Как прав он оказался. Первые годы после окончания гимназии жизнь не покидала старого русла. Я давала уроки английского языка русским детям и русского — взрослым китайцам, училась сама, по вечерам слушала лекции на юридическом факультете. Получив от дяди в подарок абонемент в оперу, бегала раз в неделю в Железнодорожное собрание, где пели приехавшие из Советского Союза артисты, включая совсем еще молоденького Лемешева. Изредка, замазав чернилами лопнувший шелк черных лодочек, танцевала на студенческих балах или, погрузившись в сладкий полумрак зрительного зала, разделяла любовные драмы Нормы Толмедж и Глории Свэнсон. Казалось, каждый новый день был похож на предыдущий. А ведь как раз в это время дарованная людям передышка закончилась, и мир пополз, все набирая скорость, к новой войне. И первая трещина прошла где-то совсем рядом.

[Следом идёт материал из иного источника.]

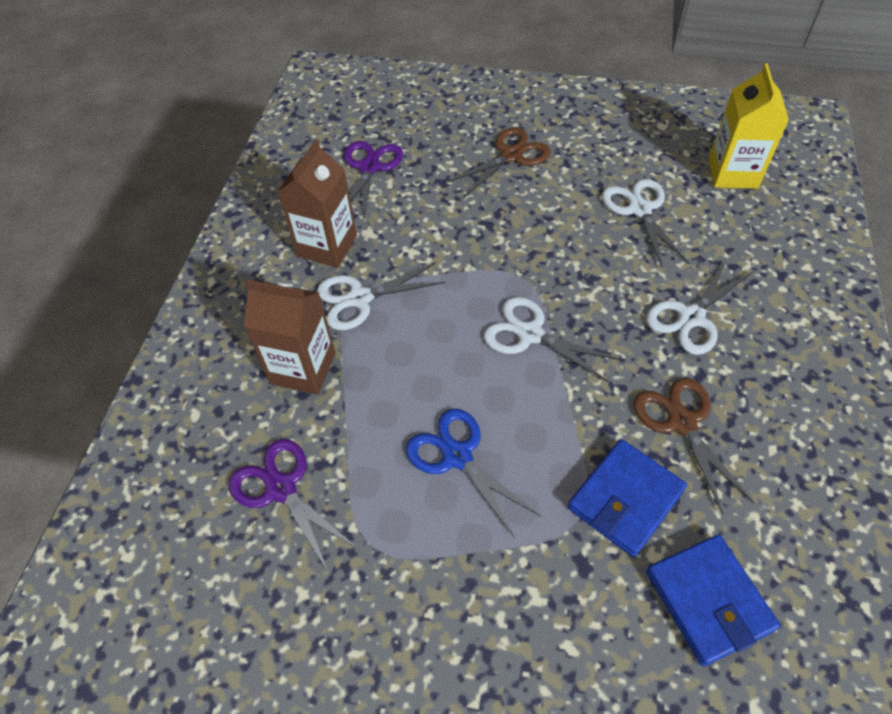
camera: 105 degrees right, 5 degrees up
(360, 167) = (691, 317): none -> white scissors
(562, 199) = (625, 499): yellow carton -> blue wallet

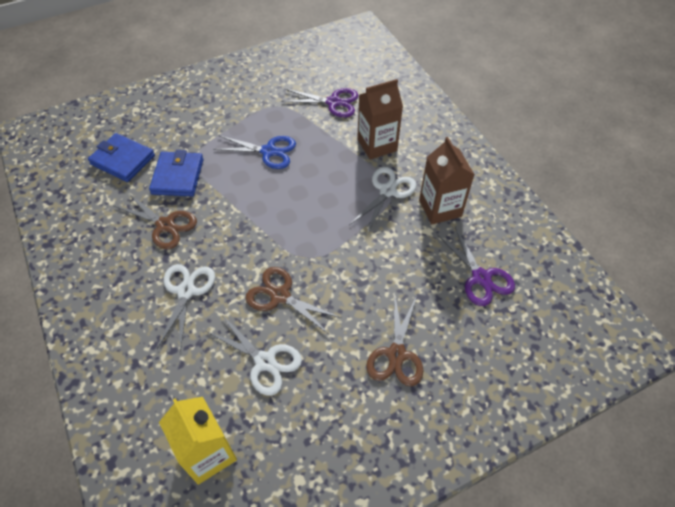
camera: 140 degrees right, 0 degrees up
(530, 334) = (277, 225): white scissors -> none
(584, 256) = (280, 296): none -> brown scissors

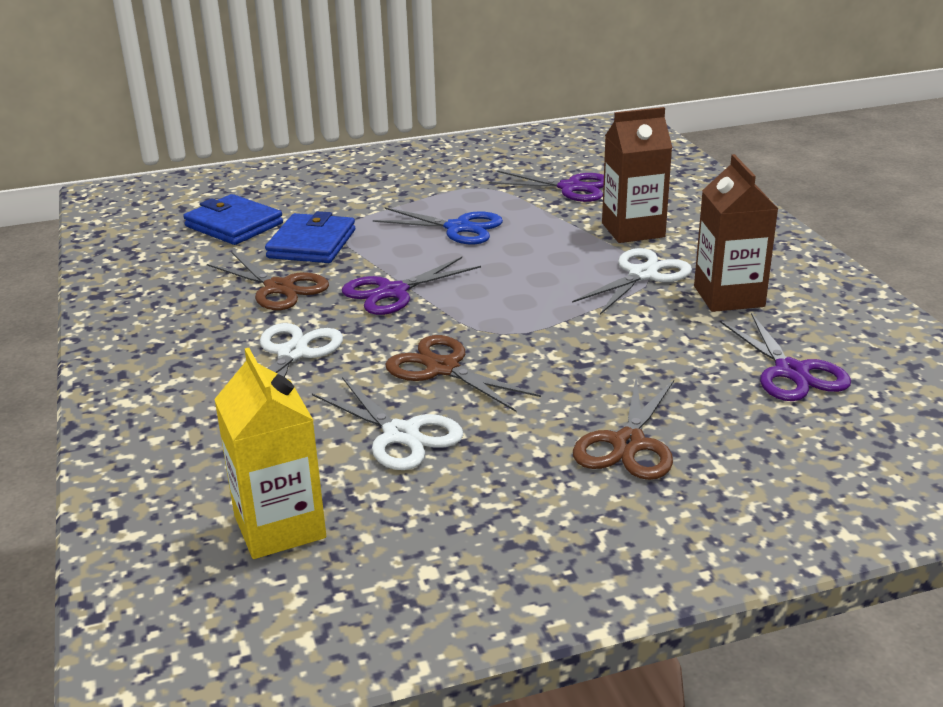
camera: 10 degrees right, 25 degrees down
(238, 222) = (393, 292): none -> purple scissors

Что я помню? Несколько тревожных дней, наполненных слухами, отчаянными выкриками мальчишек-газетчиков; пальбу одетых в серое китайских солдат, беспорядочной ордой промчавшихся по улицам города, и плотные ряды вступившей в Харбин на смену им японской армии — низкорослых крепышей в низко надвинутых меховых шапках. Скоро все успокоилось и в газетах стали появляться статьи о «новом порядке в Восточной Азии» и о светлом будущем Маньчжурии под эгидой Японии.

И вот уже Вова, наш старый приятель — репортер, пополневший, поважневший и забывший о том, что собирался писать трактат о пользе смеха, — стал ронять туманные фразы насчет того, что и русским эмигрантам пора браться за ум.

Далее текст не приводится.